One such volunteer from Newfoundland was Sybil Johnson. She was born in St. John's on Nov. 19, 1887, the eldest of three daughters born to Elizabeth Bown and George M. Johnson. They also had one son, Macness. George Johnson was a St. John's lawyer who was junior partner with Sir William Whiteway in the law firm Whiteway and Johnson. He also served a number of terms as member of the House of Assembly for Trinity before being appointed a judge of the Supreme Court in 1902. His father was the Rev. George M. Johnson, a native of Warwickshire, who served as a Church of England clergyman in Newfoundland from 1848 to 1867.

Sybil Johnson
Sybil Johnson

Courtesy of Archives and Special Collections (Coll - 201), Queen Elizabeth II Library, Memorial University of Newfoundland, St. John's, NL.

The same year her father was appointed to the bench, 1902, Sybil Johnson left Newfoundland for Liverpool, England, on board the SS Siberian. After visiting with her uncle, she travelled to Cheltenham Girls School where she would spend the next two years. Then, shortly before her 17th birthday, she left England for Germany, where she enrolled in a music conservatory in Leipzig to study the violin. She was at Leipzig until 1909 when she returned to St. John's. Her sister, Jill, who had entered Cheltenham the year Sybil left, joined her in Leipzig in 1906 and her youngest sister Dorothy joined them in 1908.

Little is known of Sybil Johnson's life between 1909 and 1916. She did perform as a concert violinist at charity functions in St. John's, especially in aid of the Society for the Prevention of Cruelty to Animals, of which her father had been a founder. She was also a strong supporter of the war effort, volunteering with various groups involved in patriotic endeavors. In December 1916 she left St. John's for England where she joined the VAD's. After the mandatory training period, she was assigned to the 1st Western Military Hospital at Fozakerley, Liverpool, where she would stay until July 1918. Jill also served at the same hospital.

After her VAD service ended, Sybil Johnson returned to St. John's where she married lawyer Brian Dunfield on August 8, 1918. They had three children, Dorothy, Anthony and John. The family resided at Arcady, 173 Waterford Bridge Road. In addition to raising her family and running a large household, Sybil was very involved in charities, often providing violin music at special events. When her husband was knighted in 1949, she became Lady Dunfield. She died in St.
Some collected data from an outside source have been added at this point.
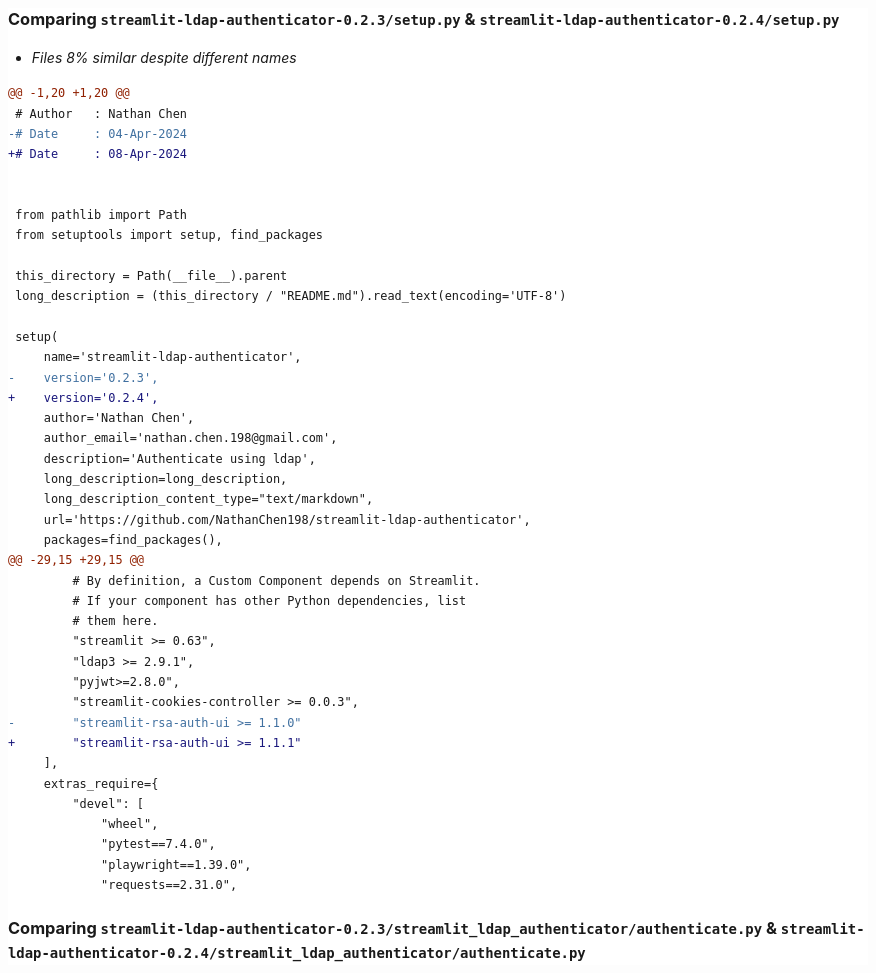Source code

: ### Comparing `streamlit-ldap-authenticator-0.2.3/setup.py` & `streamlit-ldap-authenticator-0.2.4/setup.py`

 * *Files 8% similar despite different names*

```diff
@@ -1,20 +1,20 @@
 # Author   : Nathan Chen
-# Date     : 04-Apr-2024
+# Date     : 08-Apr-2024
 
 
 from pathlib import Path
 from setuptools import setup, find_packages
 
 this_directory = Path(__file__).parent
 long_description = (this_directory / "README.md").read_text(encoding='UTF-8')
 
 setup(
     name='streamlit-ldap-authenticator',
-    version='0.2.3',
+    version='0.2.4',
     author='Nathan Chen',
     author_email='nathan.chen.198@gmail.com',
     description='Authenticate using ldap',
     long_description=long_description,
     long_description_content_type="text/markdown",
     url='https://github.com/NathanChen198/streamlit-ldap-authenticator',
     packages=find_packages(),
@@ -29,15 +29,15 @@
         # By definition, a Custom Component depends on Streamlit.
         # If your component has other Python dependencies, list
         # them here.
         "streamlit >= 0.63",
         "ldap3 >= 2.9.1",
         "pyjwt>=2.8.0",
         "streamlit-cookies-controller >= 0.0.3",
-        "streamlit-rsa-auth-ui >= 1.1.0"
+        "streamlit-rsa-auth-ui >= 1.1.1"
     ],
     extras_require={
         "devel": [
             "wheel",
             "pytest==7.4.0",
             "playwright==1.39.0",
             "requests==2.31.0",
```

### Comparing `streamlit-ldap-authenticator-0.2.3/streamlit_ldap_authenticator/authenticate.py` & `streamlit-ldap-authenticator-0.2.4/streamlit_ldap_authenticator/authenticate.py`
John's on December 14, 1973.

In 1992, Dorothy Dunfield presented her mother's papers to the Centre for Newfoundland Studies. They include her almost daily correspondence home to her parents during the years she spent in Cheltenham and Leipzig and her correspondence to them during the war. There are two of her diaries, one covering Christmas 1906 to March 1908, and the other December 1916 to July 1918. Both her letters and her diary for the war years give vivid accounts of her life and experiences as a VAD.

The papers also include letters her father wrote to her grandfather between 1865 and 1880, her sister Jill's letters to their parents from Cheltenham and Leipzig (1904-1911) and her sister Dorothy's letters from Leipzig (1908-1910). There is a photograph of her brother, Macness Johnson, in his uniform as a member of the Highland Regiment.

Johnson family members have been noted for their contribution to the clerical, political and judicial life of Newfoundland. Sybil Johnson's role as a VAD has often been overlooked. It is time she, her sister Jill, and all the other Newfoundland women who served as members of the Volunteer Aid Detachment received the recognition they are long overdue.